_Brief_
Although the entries contain pictures, only their words should be duplicated exactly.
(Beginning of Raw data)
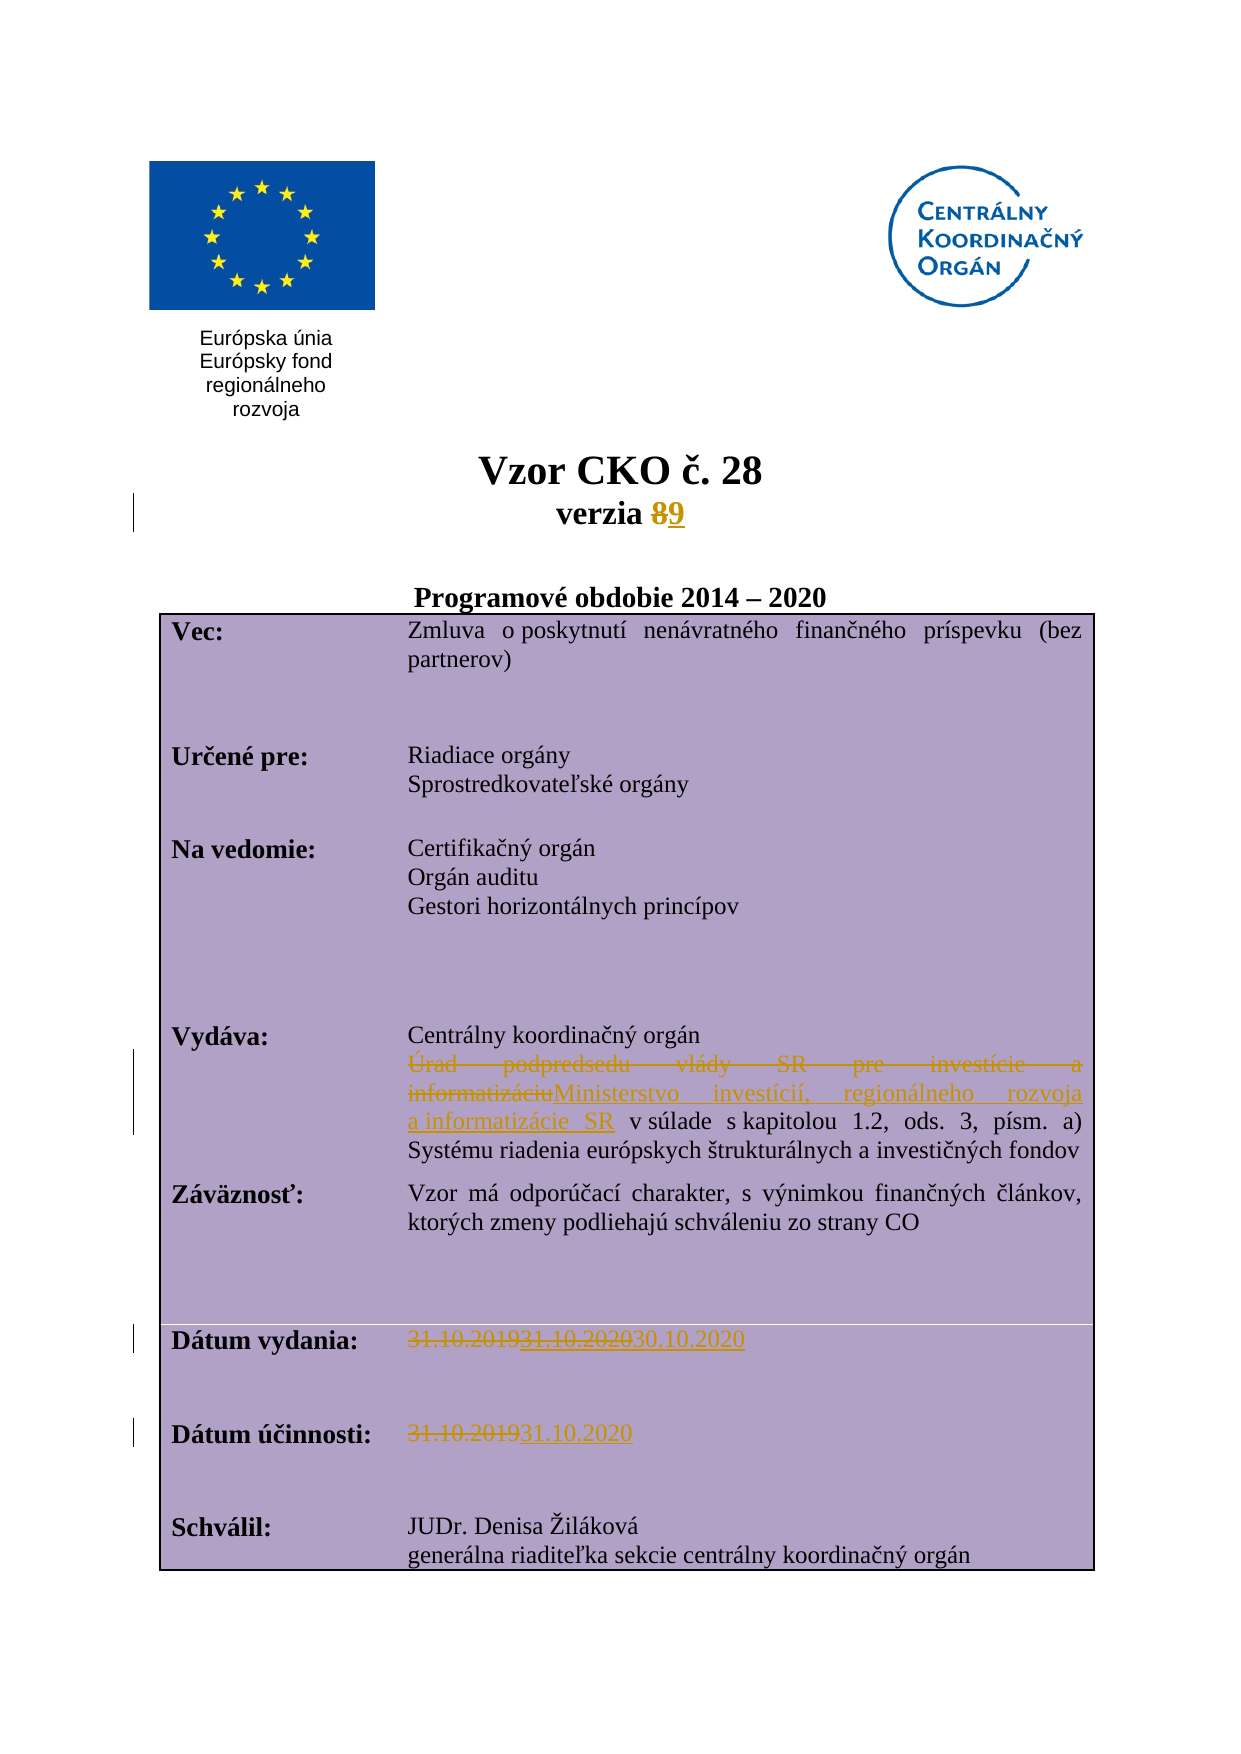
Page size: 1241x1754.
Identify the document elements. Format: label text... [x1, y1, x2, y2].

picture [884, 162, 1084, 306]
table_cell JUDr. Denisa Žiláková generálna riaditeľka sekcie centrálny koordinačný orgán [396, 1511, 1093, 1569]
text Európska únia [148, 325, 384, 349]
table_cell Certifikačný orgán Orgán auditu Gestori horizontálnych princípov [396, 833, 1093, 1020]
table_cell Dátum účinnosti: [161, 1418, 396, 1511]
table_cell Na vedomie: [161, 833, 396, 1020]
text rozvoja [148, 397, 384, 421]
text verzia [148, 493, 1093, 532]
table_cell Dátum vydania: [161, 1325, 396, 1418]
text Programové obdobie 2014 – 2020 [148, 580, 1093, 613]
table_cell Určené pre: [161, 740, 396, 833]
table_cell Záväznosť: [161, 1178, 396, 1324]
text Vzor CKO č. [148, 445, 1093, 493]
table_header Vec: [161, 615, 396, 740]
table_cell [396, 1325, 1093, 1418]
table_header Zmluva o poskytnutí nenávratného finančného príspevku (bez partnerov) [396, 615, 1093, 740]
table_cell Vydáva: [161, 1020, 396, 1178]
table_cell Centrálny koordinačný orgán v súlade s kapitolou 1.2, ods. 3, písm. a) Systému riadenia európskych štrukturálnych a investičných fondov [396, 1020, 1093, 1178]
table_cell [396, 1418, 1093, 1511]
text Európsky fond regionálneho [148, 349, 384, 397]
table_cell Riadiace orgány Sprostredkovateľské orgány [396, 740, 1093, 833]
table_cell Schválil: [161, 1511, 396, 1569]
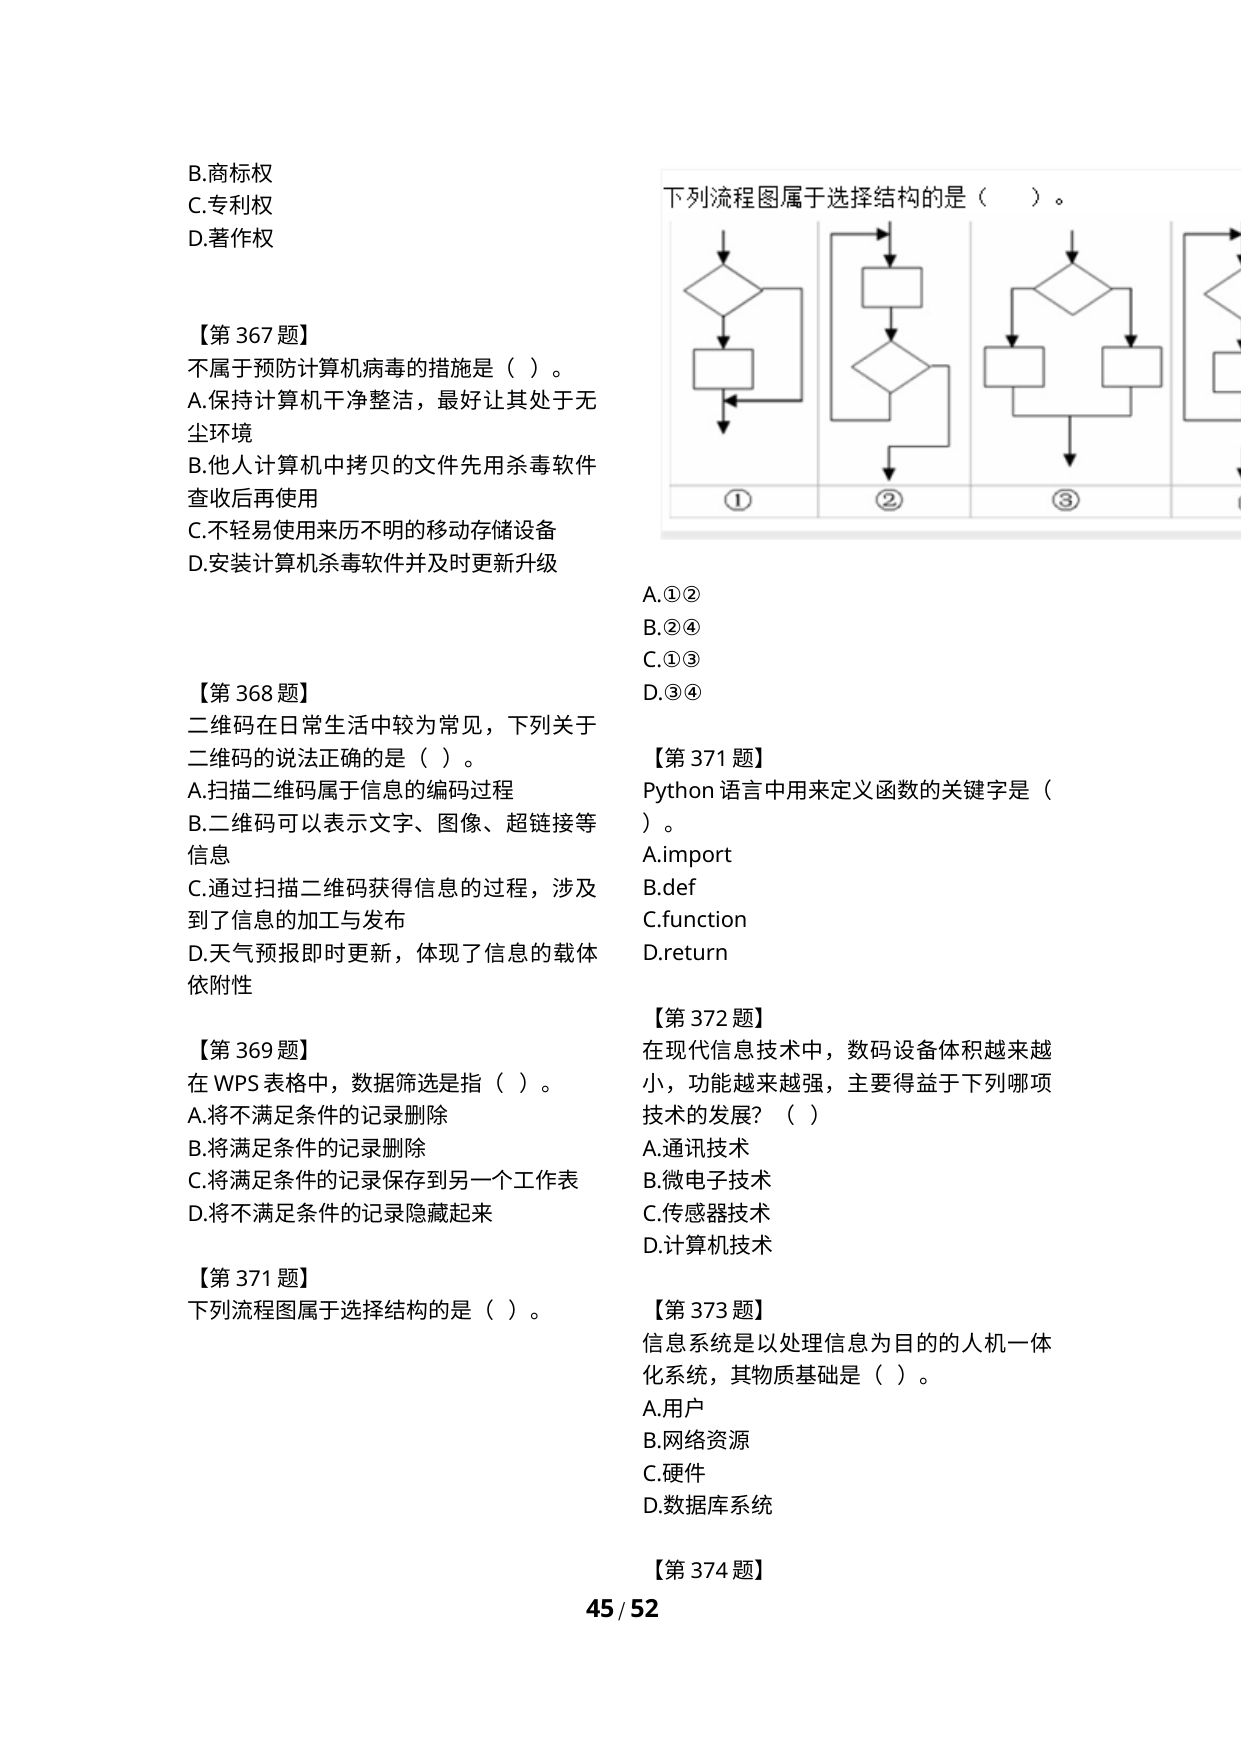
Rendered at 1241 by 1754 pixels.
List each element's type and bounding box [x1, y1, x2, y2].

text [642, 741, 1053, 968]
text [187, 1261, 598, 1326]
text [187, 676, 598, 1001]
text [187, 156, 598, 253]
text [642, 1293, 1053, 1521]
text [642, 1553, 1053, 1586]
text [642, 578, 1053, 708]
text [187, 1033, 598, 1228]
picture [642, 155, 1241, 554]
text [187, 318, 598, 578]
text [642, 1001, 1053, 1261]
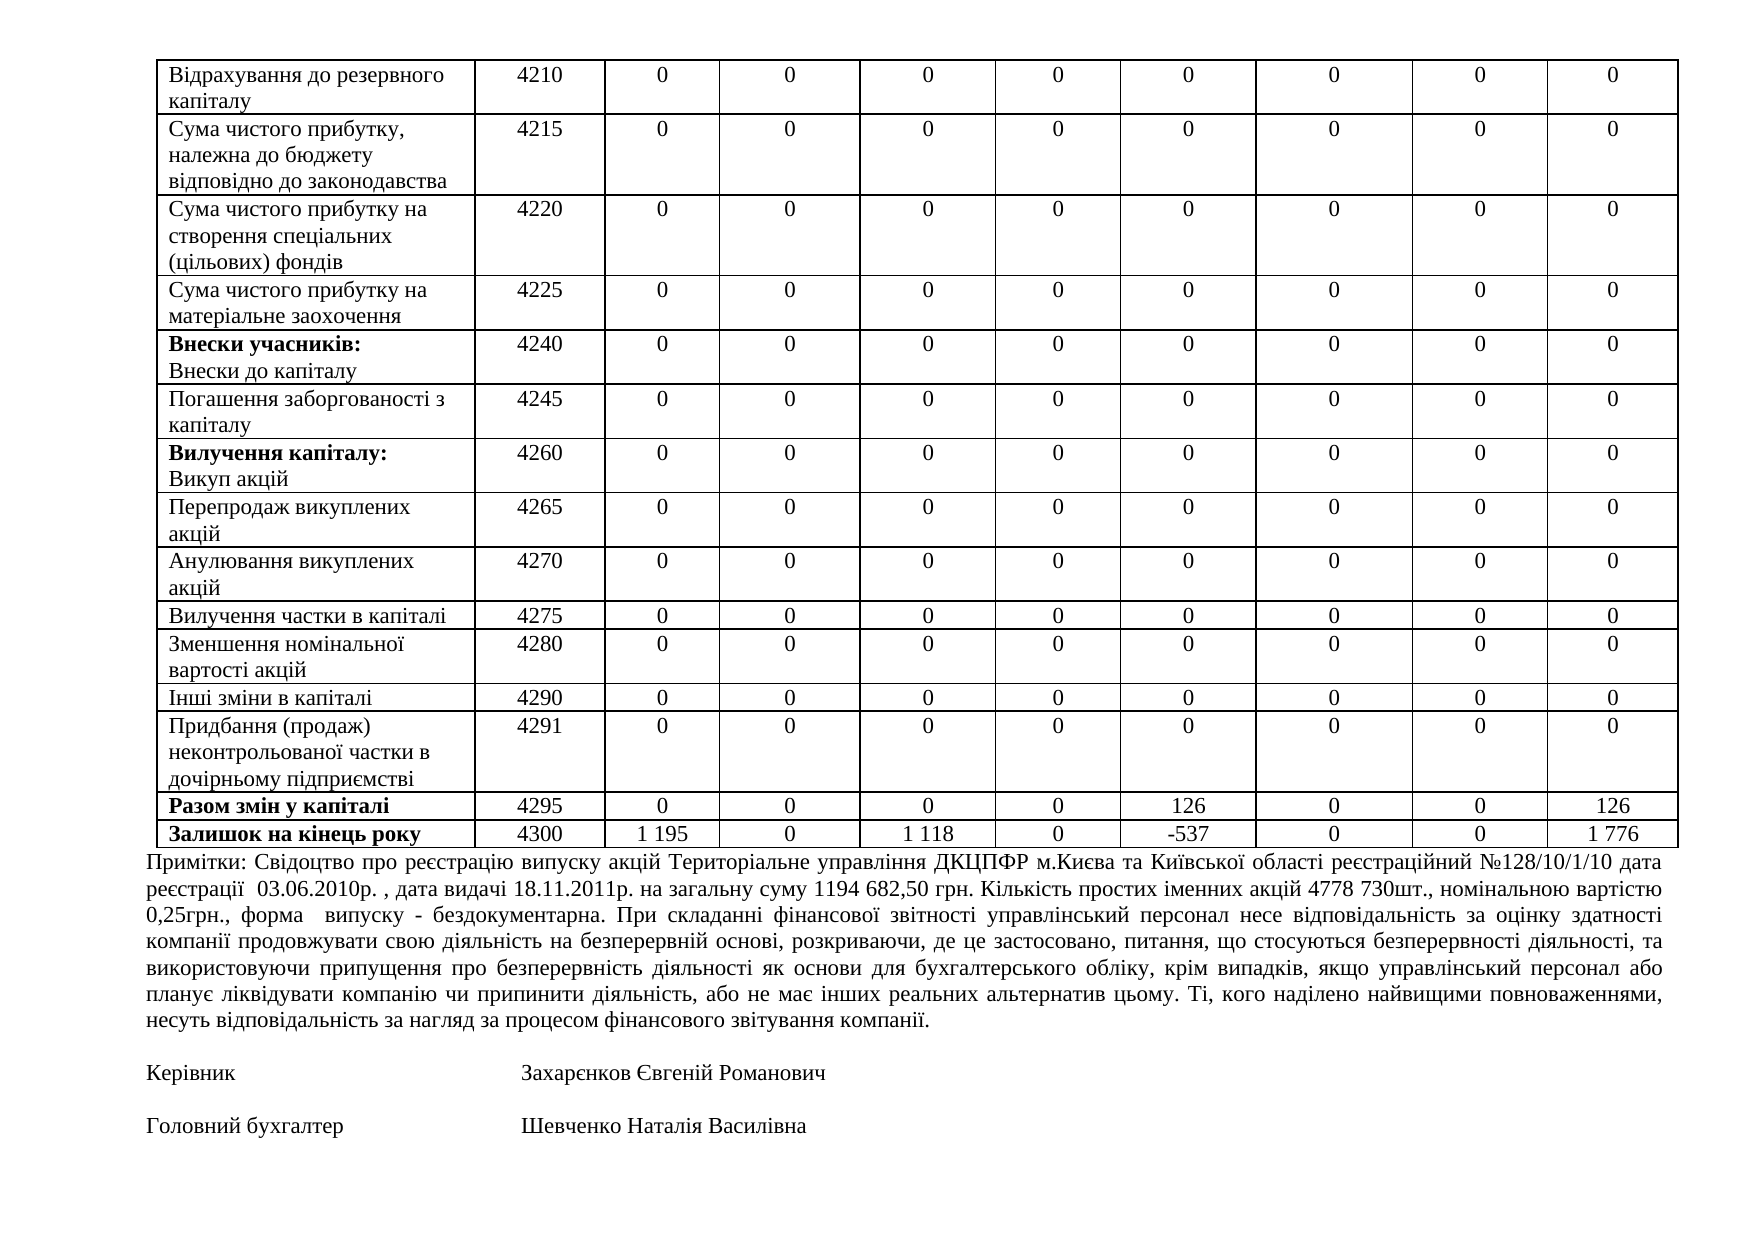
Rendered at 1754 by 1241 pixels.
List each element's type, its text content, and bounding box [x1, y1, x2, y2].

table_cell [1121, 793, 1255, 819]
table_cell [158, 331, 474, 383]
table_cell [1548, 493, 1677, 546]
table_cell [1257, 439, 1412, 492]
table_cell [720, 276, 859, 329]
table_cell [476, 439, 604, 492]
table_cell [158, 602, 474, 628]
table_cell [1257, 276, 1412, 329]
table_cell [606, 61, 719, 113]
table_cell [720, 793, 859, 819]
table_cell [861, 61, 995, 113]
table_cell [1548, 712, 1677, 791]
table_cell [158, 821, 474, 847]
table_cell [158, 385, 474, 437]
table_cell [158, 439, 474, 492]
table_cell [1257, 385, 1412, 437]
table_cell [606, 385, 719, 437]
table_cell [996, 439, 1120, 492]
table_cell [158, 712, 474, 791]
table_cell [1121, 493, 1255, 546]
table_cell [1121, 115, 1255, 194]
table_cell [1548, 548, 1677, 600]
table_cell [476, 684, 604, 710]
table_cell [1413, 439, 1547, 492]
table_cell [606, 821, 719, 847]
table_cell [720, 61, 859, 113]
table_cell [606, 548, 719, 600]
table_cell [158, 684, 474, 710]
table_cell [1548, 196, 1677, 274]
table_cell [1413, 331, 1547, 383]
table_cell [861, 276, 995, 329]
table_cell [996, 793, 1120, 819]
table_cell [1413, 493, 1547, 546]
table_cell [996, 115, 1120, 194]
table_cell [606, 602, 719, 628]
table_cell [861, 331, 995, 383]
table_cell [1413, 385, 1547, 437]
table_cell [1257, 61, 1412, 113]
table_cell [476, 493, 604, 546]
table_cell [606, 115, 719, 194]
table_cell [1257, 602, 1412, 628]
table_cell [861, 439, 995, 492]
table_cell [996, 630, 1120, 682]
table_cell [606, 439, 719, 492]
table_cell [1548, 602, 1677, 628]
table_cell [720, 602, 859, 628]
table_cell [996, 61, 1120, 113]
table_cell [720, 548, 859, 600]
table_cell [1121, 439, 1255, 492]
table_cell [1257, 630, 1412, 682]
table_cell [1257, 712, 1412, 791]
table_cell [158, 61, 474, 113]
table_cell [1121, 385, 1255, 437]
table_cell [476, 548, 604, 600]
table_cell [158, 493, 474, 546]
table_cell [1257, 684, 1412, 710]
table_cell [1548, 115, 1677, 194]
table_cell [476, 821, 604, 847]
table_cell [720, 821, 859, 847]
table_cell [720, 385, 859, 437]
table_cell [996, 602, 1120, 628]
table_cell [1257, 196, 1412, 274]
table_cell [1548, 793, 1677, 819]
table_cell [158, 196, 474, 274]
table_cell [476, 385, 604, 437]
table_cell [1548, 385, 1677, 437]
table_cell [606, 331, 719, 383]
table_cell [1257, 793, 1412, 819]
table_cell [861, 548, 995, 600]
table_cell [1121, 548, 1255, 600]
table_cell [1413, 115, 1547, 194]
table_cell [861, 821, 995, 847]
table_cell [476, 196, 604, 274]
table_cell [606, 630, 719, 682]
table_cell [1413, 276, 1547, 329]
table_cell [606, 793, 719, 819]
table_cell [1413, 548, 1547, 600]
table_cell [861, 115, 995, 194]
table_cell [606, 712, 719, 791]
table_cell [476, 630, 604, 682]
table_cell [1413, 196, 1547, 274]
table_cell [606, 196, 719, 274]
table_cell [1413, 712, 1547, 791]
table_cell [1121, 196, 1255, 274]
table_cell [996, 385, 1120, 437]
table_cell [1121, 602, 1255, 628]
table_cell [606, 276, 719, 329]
(End of Raw data)
_Answer section_
Page size: 1241x1754.
Identify the document elements. Format: label text... [x1, y1, x2, y2].

picture [884, 162, 1084, 306]
table_cell JUDr. Denisa Žiláková generálna riaditeľka sekcie centrálny koordinačný orgán [396, 1511, 1093, 1569]
text Európska únia [148, 325, 384, 349]
table_cell Certifikačný orgán Orgán auditu Gestori horizontálnych princípov [396, 833, 1093, 1020]
table_cell Dátum účinnosti: [161, 1418, 396, 1511]
table_cell Na vedomie: [161, 833, 396, 1020]
text rozvoja [148, 397, 384, 421]
text verzia [148, 493, 1093, 532]
table_cell Dátum vydania: [161, 1325, 396, 1418]
text Programové obdobie 2014 – 2020 [148, 580, 1093, 613]
table_cell Určené pre: [161, 740, 396, 833]
table_cell Záväznosť: [161, 1178, 396, 1324]
text Vzor CKO č. [148, 445, 1093, 493]
table_header Vec: [161, 615, 396, 740]
table_cell [396, 1325, 1093, 1418]
table_header Zmluva o poskytnutí nenávratného finančného príspevku (bez partnerov) [396, 615, 1093, 740]
table_cell Vydáva: [161, 1020, 396, 1178]
table_cell Centrálny koordinačný orgán v súlade s kapitolou 1.2, ods. 3, písm. a) Systému riadenia európskych štrukturálnych a investičných fondov [396, 1020, 1093, 1178]
table_cell [396, 1418, 1093, 1511]
text Európsky fond regionálneho [148, 349, 384, 397]
table_cell Riadiace orgány Sprostredkovateľské orgány [396, 740, 1093, 833]
table_cell Schválil: [161, 1511, 396, 1569]
Rendered at 1241 by 1754 pixels.
List each element's type and bounding box [x1, y1, x2, y2].

text [642, 741, 1053, 968]
text [187, 1261, 598, 1326]
text [187, 676, 598, 1001]
text [187, 156, 598, 253]
text [642, 1293, 1053, 1521]
text [642, 1553, 1053, 1586]
text [642, 578, 1053, 708]
text [187, 1033, 598, 1228]
picture [642, 155, 1241, 554]
text [187, 318, 598, 578]
text [642, 1001, 1053, 1261]
Rendered at 1754 by 1241 pixels.
List each element's type, its text content, and bounding box [x1, y1, x2, y2].

table_cell [1121, 793, 1255, 819]
table_cell [158, 331, 474, 383]
table_cell [1548, 493, 1677, 546]
table_cell [1257, 439, 1412, 492]
table_cell [720, 276, 859, 329]
table_cell [476, 439, 604, 492]
table_cell [158, 602, 474, 628]
table_cell [1257, 276, 1412, 329]
table_cell [606, 61, 719, 113]
table_cell [720, 793, 859, 819]
table_cell [861, 61, 995, 113]
table_cell [1548, 712, 1677, 791]
table_cell [158, 821, 474, 847]
table_cell [158, 385, 474, 437]
table_cell [158, 439, 474, 492]
table_cell [1257, 385, 1412, 437]
table_cell [606, 385, 719, 437]
table_cell [996, 439, 1120, 492]
table_cell [158, 712, 474, 791]
table_cell [1121, 493, 1255, 546]
table_cell [1121, 115, 1255, 194]
table_cell [1548, 548, 1677, 600]
table_cell [476, 684, 604, 710]
table_cell [1413, 439, 1547, 492]
table_cell [606, 821, 719, 847]
table_cell [720, 61, 859, 113]
table_cell [606, 548, 719, 600]
table_cell [158, 684, 474, 710]
table_cell [1548, 196, 1677, 274]
table_cell [1413, 331, 1547, 383]
table_cell [861, 276, 995, 329]
table_cell [996, 793, 1120, 819]
table_cell [1413, 493, 1547, 546]
table_cell [996, 115, 1120, 194]
table_cell [606, 602, 719, 628]
table_cell [861, 331, 995, 383]
table_cell [1413, 385, 1547, 437]
table_cell [1257, 61, 1412, 113]
table_cell [476, 493, 604, 546]
table_cell [606, 115, 719, 194]
table_cell [1257, 602, 1412, 628]
table_cell [861, 439, 995, 492]
table_cell [996, 630, 1120, 682]
table_cell [606, 439, 719, 492]
table_cell [1548, 602, 1677, 628]
table_cell [720, 602, 859, 628]
table_cell [996, 61, 1120, 113]
table_cell [720, 548, 859, 600]
table_cell [1121, 439, 1255, 492]
table_cell [1257, 630, 1412, 682]
table_cell [1257, 712, 1412, 791]
table_cell [158, 61, 474, 113]
table_cell [1121, 385, 1255, 437]
table_cell [476, 548, 604, 600]
table_cell [158, 493, 474, 546]
table_cell [1257, 684, 1412, 710]
table_cell [1548, 115, 1677, 194]
table_cell [476, 821, 604, 847]
table_cell [720, 821, 859, 847]
table_cell [720, 385, 859, 437]
table_cell [996, 602, 1120, 628]
table_cell [1257, 196, 1412, 274]
table_cell [1548, 793, 1677, 819]
table_cell [158, 196, 474, 274]
table_cell [476, 385, 604, 437]
table_cell [1548, 385, 1677, 437]
table_cell [606, 331, 719, 383]
table_cell [1257, 793, 1412, 819]
table_cell [861, 548, 995, 600]
table_cell [1121, 548, 1255, 600]
table_cell [1413, 115, 1547, 194]
table_cell [861, 821, 995, 847]
table_cell [476, 196, 604, 274]
table_cell [606, 630, 719, 682]
table_cell [1413, 276, 1547, 329]
table_cell [606, 793, 719, 819]
table_cell [1413, 548, 1547, 600]
table_cell [861, 115, 995, 194]
table_cell [606, 712, 719, 791]
table_cell [476, 630, 604, 682]
table_cell [1413, 196, 1547, 274]
table_cell [606, 196, 719, 274]
table_cell [1413, 712, 1547, 791]
table_cell [1121, 196, 1255, 274]
table_cell [996, 385, 1120, 437]
table_cell [1121, 602, 1255, 628]
table_cell [606, 276, 719, 329]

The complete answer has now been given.